By Kyle Davidson
A new understanding of how genes affect which fish can see deep in Lake Superior could help scientists understand how to preserve them.
One species of Lake Superior fish may have regained an ancestral adaptation that enables better vision in deep water, according to a recent study.
This information could help create restoration plans for the kiyis, a fish that lives deep in Lake Superior. To adapt to the dim light underwater, kiyis recovered genes from their ocean-dwelling predecessors.
When fish migrated from the ocean into the Great Lakes, their vision evolved to see better in shallow river water. Because kiyis live in deeper waters than related species, they regained genes specialized for deep water vision, reports the study published late November in Genome Biology and Evolution. It is unknown if this is due to re-evolution of an identical trait, or re-emergence of an uncommon trait.
Because conditions differ greatly in the dark depths where kiyis live, vision is especially important for hunting and mating, said Katherine Eaton, a doctoral student in the department of biological sciences at Auburn University. Eaton was the lead author of the study while she was an undergraduate at the University at Buffalo.
When light hits the water, it filters out different colors of light from the visible spectrum, Eaton said. Red light is the first color to be filtered out. As you go deeper you end up with a reduced spectrum of light available.
At the surface of the lake fish can see in red-shifted waters, Eaton said. Because kiyis live in deeper waters they have recovered the ability to see in darker, blue-shifted waters. This trait was likely harbored by the kiyi’s ocean dwelling ancestors.
“I think the biggest thing is trying to understand how these genetic changes relate to the habitats that these fish prefer,” said Trevor Krabbenhoft, a principal investigator on the study.
“That gives us some ideas, some predictions about how they might respond to environmental changes in the future,” he said.
“By studying these genetic changes, we can provide information to decision makers trying to restore these populations,” said Krabbenhoft, who is an assistant professor in the department of biological sciences at the University at Buffalo.
Kiyis belong to a group of fish called ciscoes which play a key role in Great Lakes food webs.
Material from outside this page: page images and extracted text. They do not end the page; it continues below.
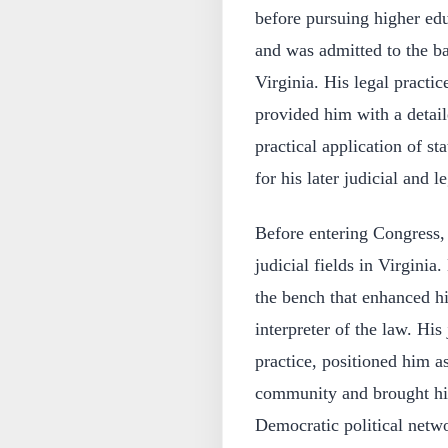
before pursuing higher edu
and was admitted to the ba
Virginia. His legal practi
provided him with a detail
practical application of s
for his later judicial and le
Before entering Congress, 
judicial fields in Virginia
the bench that enhanced hi
interpreter of the law. His
practice, positioned him as
community and brought him
Democratic political netw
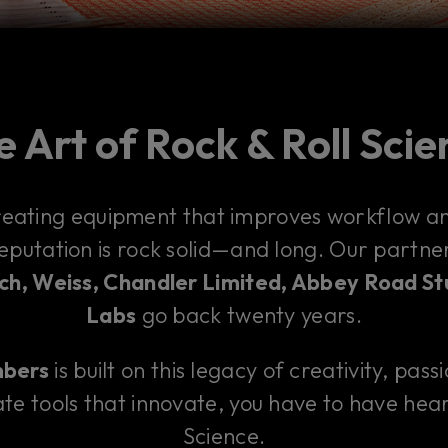
 Art of Rock & Roll Sci
reating equipment that improves workflow and
reputation is rock solid—and long. Our partn
h, Weiss, Chandler Limited, Abbey Road St
Labs
go back twenty years.
mbers
is built on this legacy of creativity, pass
te tools that innovate, you have to have hear
Science.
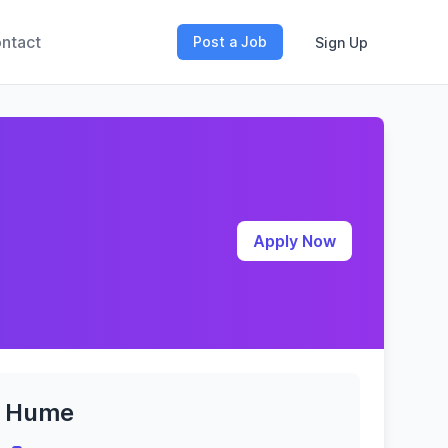
ntact
Post a Job
Sign Up
Apply Now
Hume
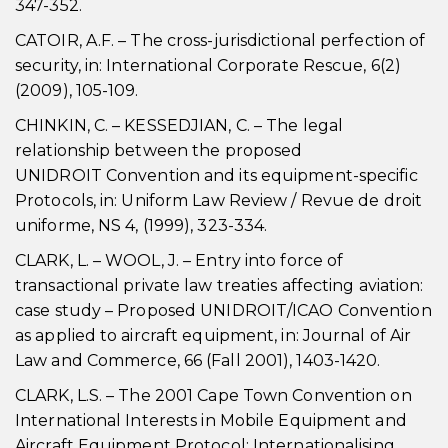
347-352.
CATOIR, A.F. – The cross-jurisdictional perfection of
security, in: International Corporate Rescue, 6(2)
(2009), 105-109.
CHINKIN, C. – KESSEDJIAN, C. – The legal
relationship between the proposed
UNIDROIT Convention and its equipment-specific
Protocols, in: Uniform Law Review / Revue de droit
uniforme, NS 4, (1999), 323-334.
CLARK, L. – WOOL, J. – Entry into force of
transactional private law treaties affecting aviation:
case study – Proposed UNIDROIT/ICAO Convention
as applied to aircraft equipment, in: Journal of Air
Law and Commerce, 66 (Fall 2001), 1403-1420.
CLARK, L.S. – The 2001 Cape Town Convention on
International Interests in Mobile Equipment and
Aircraft Equipment Protocol: Internationalising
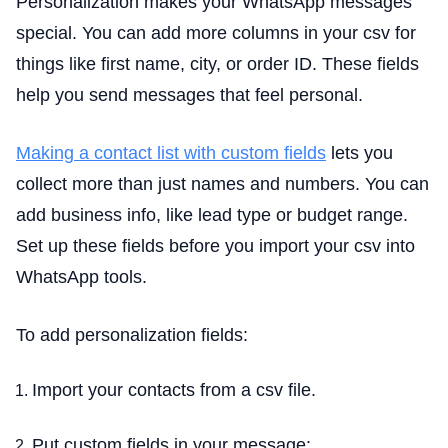
Personalization makes your WhatsApp messages
special. You can add more columns in your csv for
things like first name, city, or order ID. These fields
help you send messages that feel personal.
Making a contact list with custom fields
lets you
collect more than just names and numbers. You can
add business info, like lead type or budget range.
Set up these fields before you import your csv into
WhatsApp tools.
To add personalization fields:
Import your contacts from a csv file.
Put custom fields in your message:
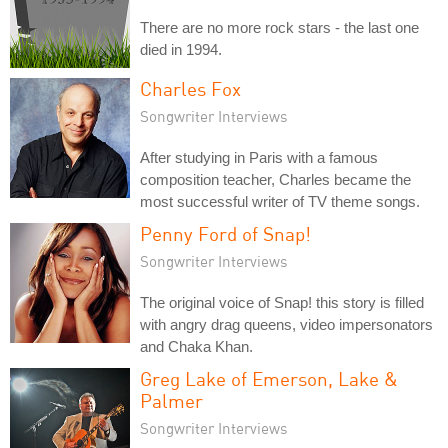
There are no more rock stars - the last one
died in 1994.
Charles Fox
Songwriter Interviews
After studying in Paris with a famous
composition teacher, Charles became the
most successful writer of TV theme songs.
Penny Ford of Snap!
Songwriter Interviews
The original voice of Snap! this story is filled
with angry drag queens, video impersonators
and Chaka Khan.
Greg Lake of Emerson, Lake &
Palmer
Songwriter Interviews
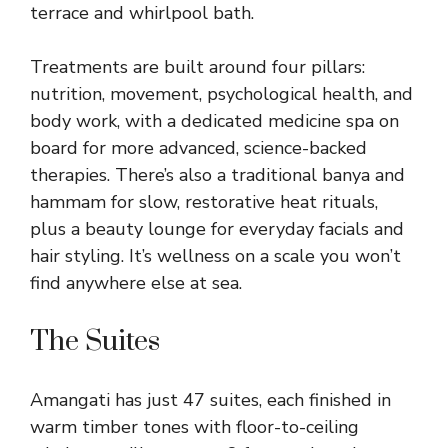
terrace and whirlpool bath.
Treatments are built around four pillars:
nutrition, movement, psychological health, and
body work, with a dedicated medicine spa on
board for more advanced, science-backed
therapies. There’s also a traditional banya and
hammam for slow, restorative heat rituals,
plus a beauty lounge for everyday facials and
hair styling. It’s wellness on a scale you won’t
find anywhere else at sea.
The Suites
Amangati has just 47 suites, each finished in
warm timber tones with floor-to-ceiling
They serve as a main food source for siscowet lake trout.
Studying the genetic differences between ciscoes allows scientists to determine how genetic differences could change the way different species live and adapt, Krabbenhoft said.
There were once eight kinds of ciscoes in the Great Lakes, according to the Great Lakes Fishery Commission. Many of those species are completely or locally extinct in different parts of the Great Lakes system, said Andrew Muir, the commission’s science director. This is due to commercial fishing, habitat change and invasive species.
“Lake Superior is the only lake to contain many of the remnant populations and species that historically existed. So it’s kind of a model to understand what the other lakes could have looked like,” Muir said.
Scientists are looking to learn more about the different types of ciscoes to preserve and restore extinct populations. If we understand more about the habitats these fish prefer, we can provide better advice to parties interested in restoration, Muir said.
Because kiyis live in deeper waters than similar species, we know less about them, he said.
“We don’t even know for sure when [kiyis spawn], where they can be collected when they’re spawning or anything like that,” said Matt Herbert, a senior conservation scientist at the Nature Conservancy, a global conservation organization with preserves throughout the Great Lakes region.
Kiyis are native to all Great Lakes except Lake Erie, Herbert said.
Because kiyis are plentiful in Lake Superior, they are deemed more feasible for restoration than other species, Herbert said. Although there is interest in restoring kiyis in the lower lakes, it’s not possible with the current knowledge, he said.
While scientists are researching kiyi spawning habits, Krabbenhoft says the genetic information gained from the study will help to identify future samples and determine where the fish spawn.